**PROBLEM DETAILS**
Reproduce the full listing that appears beneath this instruction exactly.

- - - -

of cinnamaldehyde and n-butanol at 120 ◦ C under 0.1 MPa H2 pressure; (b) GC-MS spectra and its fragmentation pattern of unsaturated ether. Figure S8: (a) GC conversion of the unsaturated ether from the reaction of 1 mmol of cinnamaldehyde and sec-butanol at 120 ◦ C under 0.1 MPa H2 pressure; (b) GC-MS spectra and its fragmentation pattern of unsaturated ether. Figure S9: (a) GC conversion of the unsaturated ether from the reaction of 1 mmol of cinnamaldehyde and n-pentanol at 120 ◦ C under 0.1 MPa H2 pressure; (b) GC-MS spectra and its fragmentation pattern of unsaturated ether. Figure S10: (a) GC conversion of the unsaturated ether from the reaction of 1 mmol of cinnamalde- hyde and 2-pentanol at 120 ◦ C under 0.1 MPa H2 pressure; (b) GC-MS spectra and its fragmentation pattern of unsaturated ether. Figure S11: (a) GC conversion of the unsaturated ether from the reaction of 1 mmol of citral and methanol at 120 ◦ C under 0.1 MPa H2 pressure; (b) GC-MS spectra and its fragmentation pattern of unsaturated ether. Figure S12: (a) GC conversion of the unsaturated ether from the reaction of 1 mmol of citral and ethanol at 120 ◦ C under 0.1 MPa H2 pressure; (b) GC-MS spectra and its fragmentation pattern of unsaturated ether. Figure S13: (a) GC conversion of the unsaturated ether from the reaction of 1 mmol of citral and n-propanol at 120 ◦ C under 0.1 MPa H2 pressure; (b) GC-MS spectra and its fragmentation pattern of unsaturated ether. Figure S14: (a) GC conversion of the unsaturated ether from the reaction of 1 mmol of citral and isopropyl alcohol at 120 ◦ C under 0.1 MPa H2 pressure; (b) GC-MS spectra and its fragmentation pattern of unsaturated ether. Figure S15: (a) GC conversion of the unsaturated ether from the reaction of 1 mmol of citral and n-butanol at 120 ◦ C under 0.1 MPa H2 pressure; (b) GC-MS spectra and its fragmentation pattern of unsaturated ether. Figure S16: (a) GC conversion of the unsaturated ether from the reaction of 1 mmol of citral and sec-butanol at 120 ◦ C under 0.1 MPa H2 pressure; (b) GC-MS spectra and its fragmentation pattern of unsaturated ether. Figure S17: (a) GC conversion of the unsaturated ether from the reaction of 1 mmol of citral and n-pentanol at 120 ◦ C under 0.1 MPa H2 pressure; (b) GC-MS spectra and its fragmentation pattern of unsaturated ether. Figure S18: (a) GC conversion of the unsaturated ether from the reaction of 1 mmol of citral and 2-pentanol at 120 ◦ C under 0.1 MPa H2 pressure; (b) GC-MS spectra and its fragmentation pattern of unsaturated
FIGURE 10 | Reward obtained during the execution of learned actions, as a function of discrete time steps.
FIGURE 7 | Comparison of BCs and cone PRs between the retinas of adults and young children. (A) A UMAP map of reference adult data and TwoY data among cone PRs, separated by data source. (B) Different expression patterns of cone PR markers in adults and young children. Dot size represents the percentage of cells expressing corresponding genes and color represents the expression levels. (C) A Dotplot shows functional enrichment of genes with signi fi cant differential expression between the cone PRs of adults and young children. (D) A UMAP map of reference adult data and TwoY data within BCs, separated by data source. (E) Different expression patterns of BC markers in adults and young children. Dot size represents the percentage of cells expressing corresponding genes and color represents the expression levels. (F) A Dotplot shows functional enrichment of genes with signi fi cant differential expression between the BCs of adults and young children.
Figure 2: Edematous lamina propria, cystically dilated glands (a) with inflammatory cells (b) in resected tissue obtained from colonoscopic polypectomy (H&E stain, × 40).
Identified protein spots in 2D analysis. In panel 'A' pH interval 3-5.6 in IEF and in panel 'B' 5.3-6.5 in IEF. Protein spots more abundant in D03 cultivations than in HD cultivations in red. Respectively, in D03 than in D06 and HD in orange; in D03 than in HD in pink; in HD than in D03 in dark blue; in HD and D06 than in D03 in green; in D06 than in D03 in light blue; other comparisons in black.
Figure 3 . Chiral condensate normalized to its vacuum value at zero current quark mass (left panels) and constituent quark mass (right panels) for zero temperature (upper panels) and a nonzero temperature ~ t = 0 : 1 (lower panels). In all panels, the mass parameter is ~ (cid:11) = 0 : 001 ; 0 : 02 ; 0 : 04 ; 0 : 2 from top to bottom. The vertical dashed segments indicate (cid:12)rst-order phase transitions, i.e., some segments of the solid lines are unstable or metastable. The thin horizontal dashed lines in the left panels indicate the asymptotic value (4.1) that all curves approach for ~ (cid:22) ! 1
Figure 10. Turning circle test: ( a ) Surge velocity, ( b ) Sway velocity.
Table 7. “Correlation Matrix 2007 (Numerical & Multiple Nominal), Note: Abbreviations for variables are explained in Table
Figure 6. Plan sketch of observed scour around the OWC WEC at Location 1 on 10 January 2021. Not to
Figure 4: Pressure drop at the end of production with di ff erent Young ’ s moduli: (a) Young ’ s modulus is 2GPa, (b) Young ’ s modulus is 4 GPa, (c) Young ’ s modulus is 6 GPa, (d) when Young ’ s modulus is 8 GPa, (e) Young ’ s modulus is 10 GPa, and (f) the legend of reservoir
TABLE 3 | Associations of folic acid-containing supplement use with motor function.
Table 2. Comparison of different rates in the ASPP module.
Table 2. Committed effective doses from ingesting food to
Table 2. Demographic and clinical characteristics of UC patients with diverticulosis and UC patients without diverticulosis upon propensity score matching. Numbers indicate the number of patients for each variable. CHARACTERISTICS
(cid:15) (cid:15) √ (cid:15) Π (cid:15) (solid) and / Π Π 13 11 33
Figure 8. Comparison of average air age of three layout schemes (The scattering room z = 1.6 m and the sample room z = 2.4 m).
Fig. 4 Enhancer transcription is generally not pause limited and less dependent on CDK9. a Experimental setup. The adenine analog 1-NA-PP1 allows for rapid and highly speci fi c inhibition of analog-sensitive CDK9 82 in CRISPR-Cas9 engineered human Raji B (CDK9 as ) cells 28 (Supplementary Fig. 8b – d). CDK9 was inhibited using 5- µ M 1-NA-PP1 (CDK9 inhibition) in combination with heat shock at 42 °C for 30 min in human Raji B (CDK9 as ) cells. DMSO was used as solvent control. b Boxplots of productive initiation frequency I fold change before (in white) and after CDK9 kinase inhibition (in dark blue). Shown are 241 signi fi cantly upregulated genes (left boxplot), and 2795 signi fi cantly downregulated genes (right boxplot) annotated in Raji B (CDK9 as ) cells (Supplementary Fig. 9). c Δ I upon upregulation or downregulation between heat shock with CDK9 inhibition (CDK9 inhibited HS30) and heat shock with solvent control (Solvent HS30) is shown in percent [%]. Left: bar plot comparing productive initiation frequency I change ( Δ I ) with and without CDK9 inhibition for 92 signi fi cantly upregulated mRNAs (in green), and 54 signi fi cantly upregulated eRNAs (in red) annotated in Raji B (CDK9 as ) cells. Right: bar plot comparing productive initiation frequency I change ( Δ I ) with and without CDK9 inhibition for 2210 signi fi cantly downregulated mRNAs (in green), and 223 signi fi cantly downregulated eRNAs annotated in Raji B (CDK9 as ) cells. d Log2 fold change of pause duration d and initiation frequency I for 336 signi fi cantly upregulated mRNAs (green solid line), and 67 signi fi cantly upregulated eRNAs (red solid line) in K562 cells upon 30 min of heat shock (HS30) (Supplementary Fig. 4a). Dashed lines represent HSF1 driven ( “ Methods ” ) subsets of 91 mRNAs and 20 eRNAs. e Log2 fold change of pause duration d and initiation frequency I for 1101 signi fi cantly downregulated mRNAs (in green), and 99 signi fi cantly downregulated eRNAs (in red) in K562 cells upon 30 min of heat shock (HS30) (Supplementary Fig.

- - - -

**ANSWER BELOW**
of cinnamaldehyde and n-butanol at 120 ◦ C under 0.1 MPa H2 pressure; (b) GC-MS spectra and its fragmentation pattern of unsaturated ether. Figure S8: (a) GC conversion of the unsaturated ether from the reaction of 1 mmol of cinnamaldehyde and sec-butanol at 120 ◦ C under 0.1 MPa H2 pressure; (b) GC-MS spectra and its fragmentation pattern of unsaturated ether. Figure S9: (a) GC conversion of the unsaturated ether from the reaction of 1 mmol of cinnamaldehyde and n-pentanol at 120 ◦ C under 0.1 MPa H2 pressure; (b) GC-MS spectra and its fragmentation pattern of unsaturated ether. Figure S10: (a) GC conversion of the unsaturated ether from the reaction of 1 mmol of cinnamalde- hyde and 2-pentanol at 120 ◦ C under 0.1 MPa H2 pressure; (b) GC-MS spectra and its fragmentation pattern of unsaturated ether. Figure S11: (a) GC conversion of the unsaturated ether from the reaction of 1 mmol of citral and methanol at 120 ◦ C under 0.1 MPa H2 pressure; (b) GC-MS spectra and its fragmentation pattern of unsaturated ether. Figure S12: (a) GC conversion of the unsaturated ether from the reaction of 1 mmol of citral and ethanol at 120 ◦ C under 0.1 MPa H2 pressure; (b) GC-MS spectra and its fragmentation pattern of unsaturated ether. Figure S13: (a) GC conversion of the unsaturated ether from the reaction of 1 mmol of citral and n-propanol at 120 ◦ C under 0.1 MPa H2 pressure; (b) GC-MS spectra and its fragmentation pattern of unsaturated ether. Figure S14: (a) GC conversion of the unsaturated ether from the reaction of 1 mmol of citral and isopropyl alcohol at 120 ◦ C under 0.1 MPa H2 pressure; (b) GC-MS spectra and its fragmentation pattern of unsaturated ether. Figure S15: (a) GC conversion of the unsaturated ether from the reaction of 1 mmol of citral and n-butanol at 120 ◦ C under 0.1 MPa H2 pressure; (b) GC-MS spectra and its fragmentation pattern of unsaturated ether. Figure S16: (a) GC conversion of the unsaturated ether from the reaction of 1 mmol of citral and sec-butanol at 120 ◦ C under 0.1 MPa H2 pressure; (b) GC-MS spectra and its fragmentation pattern of unsaturated ether. Figure S17: (a) GC conversion of the unsaturated ether from the reaction of 1 mmol of citral and n-pentanol at 120 ◦ C under 0.1 MPa H2 pressure; (b) GC-MS spectra and its fragmentation pattern of unsaturated ether. Figure S18: (a) GC conversion of the unsaturated ether from the reaction of 1 mmol of citral and 2-pentanol at 120 ◦ C under 0.1 MPa H2 pressure; (b) GC-MS spectra and its fragmentation pattern of unsaturated
FIGURE 10 | Reward obtained during the execution of learned actions, as a function of discrete time steps.
FIGURE 7 | Comparison of BCs and cone PRs between the retinas of adults and young children. (A) A UMAP map of reference adult data and TwoY data among cone PRs, separated by data source. (B) Different expression patterns of cone PR markers in adults and young children. Dot size represents the percentage of cells expressing corresponding genes and color represents the expression levels. (C) A Dotplot shows functional enrichment of genes with signi fi cant differential expression between the cone PRs of adults and young children. (D) A UMAP map of reference adult data and TwoY data within BCs, separated by data source. (E) Different expression patterns of BC markers in adults and young children. Dot size represents the percentage of cells expressing corresponding genes and color represents the expression levels. (F) A Dotplot shows functional enrichment of genes with signi fi cant differential expression between the BCs of adults and young children.
Figure 2: Edematous lamina propria, cystically dilated glands (a) with inflammatory cells (b) in resected tissue obtained from colonoscopic polypectomy (H&E stain, × 40).
Identified protein spots in 2D analysis. In panel 'A' pH interval 3-5.6 in IEF and in panel 'B' 5.3-6.5 in IEF. Protein spots more abundant in D03 cultivations than in HD cultivations in red. Respectively, in D03 than in D06 and HD in orange; in D03 than in HD in pink; in HD than in D03 in dark blue; in HD and D06 than in D03 in green; in D06 than in D03 in light blue; other comparisons in black.
Figure 3 . Chiral condensate normalized to its vacuum value at zero current quark mass (left panels) and constituent quark mass (right panels) for zero temperature (upper panels) and a nonzero temperature ~ t = 0 : 1 (lower panels). In all panels, the mass parameter is ~ (cid:11) = 0 : 001 ; 0 : 02 ; 0 : 04 ; 0 : 2 from top to bottom. The vertical dashed segments indicate (cid:12)rst-order phase transitions, i.e., some segments of the solid lines are unstable or metastable. The thin horizontal dashed lines in the left panels indicate the asymptotic value (4.1) that all curves approach for ~ (cid:22) ! 1
Figure 10. Turning circle test: ( a ) Surge velocity, ( b ) Sway velocity.
Table 7. “Correlation Matrix 2007 (Numerical & Multiple Nominal), Note: Abbreviations for variables are explained in Table
Figure 6. Plan sketch of observed scour around the OWC WEC at Location 1 on 10 January 2021. Not to
Figure 4: Pressure drop at the end of production with di ff erent Young ’ s moduli: (a) Young ’ s modulus is 2GPa, (b) Young ’ s modulus is 4 GPa, (c) Young ’ s modulus is 6 GPa, (d) when Young ’ s modulus is 8 GPa, (e) Young ’ s modulus is 10 GPa, and (f) the legend of reservoir
TABLE 3 | Associations of folic acid-containing supplement use with motor function.
Table 2. Comparison of different rates in the ASPP module.
Table 2. Committed effective doses from ingesting food to
Table 2. Demographic and clinical characteristics of UC patients with diverticulosis and UC patients without diverticulosis upon propensity score matching. Numbers indicate the number of patients for each variable. CHARACTERISTICS
(cid:15) (cid:15) √ (cid:15) Π (cid:15) (solid) and / Π Π 13 11 33
Figure 8. Comparison of average air age of three layout schemes (The scattering room z = 1.6 m and the sample room z = 2.4 m).
Fig. 4 Enhancer transcription is generally not pause limited and less dependent on CDK9. a Experimental setup. The adenine analog 1-NA-PP1 allows for rapid and highly speci fi c inhibition of analog-sensitive CDK9 82 in CRISPR-Cas9 engineered human Raji B (CDK9 as ) cells 28 (Supplementary Fig. 8b – d). CDK9 was inhibited using 5- µ M 1-NA-PP1 (CDK9 inhibition) in combination with heat shock at 42 °C for 30 min in human Raji B (CDK9 as ) cells. DMSO was used as solvent control. b Boxplots of productive initiation frequency I fold change before (in white) and after CDK9 kinase inhibition (in dark blue). Shown are 241 signi fi cantly upregulated genes (left boxplot), and 2795 signi fi cantly downregulated genes (right boxplot) annotated in Raji B (CDK9 as ) cells (Supplementary Fig. 9). c Δ I upon upregulation or downregulation between heat shock with CDK9 inhibition (CDK9 inhibited HS30) and heat shock with solvent control (Solvent HS30) is shown in percent [%]. Left: bar plot comparing productive initiation frequency I change ( Δ I ) with and without CDK9 inhibition for 92 signi fi cantly upregulated mRNAs (in green), and 54 signi fi cantly upregulated eRNAs (in red) annotated in Raji B (CDK9 as ) cells. Right: bar plot comparing productive initiation frequency I change ( Δ I ) with and without CDK9 inhibition for 2210 signi fi cantly downregulated mRNAs (in green), and 223 signi fi cantly downregulated eRNAs annotated in Raji B (CDK9 as ) cells. d Log2 fold change of pause duration d and initiation frequency I for 336 signi fi cantly upregulated mRNAs (green solid line), and 67 signi fi cantly upregulated eRNAs (red solid line) in K562 cells upon 30 min of heat shock (HS30) (Supplementary Fig. 4a). Dashed lines represent HSF1 driven ( “ Methods ” ) subsets of 91 mRNAs and 20 eRNAs. e Log2 fold change of pause duration d and initiation frequency I for 1101 signi fi cantly downregulated mRNAs (in green), and 99 signi fi cantly downregulated eRNAs (in red) in K562 cells upon 30 min of heat shock (HS30) (Supplementary Fig.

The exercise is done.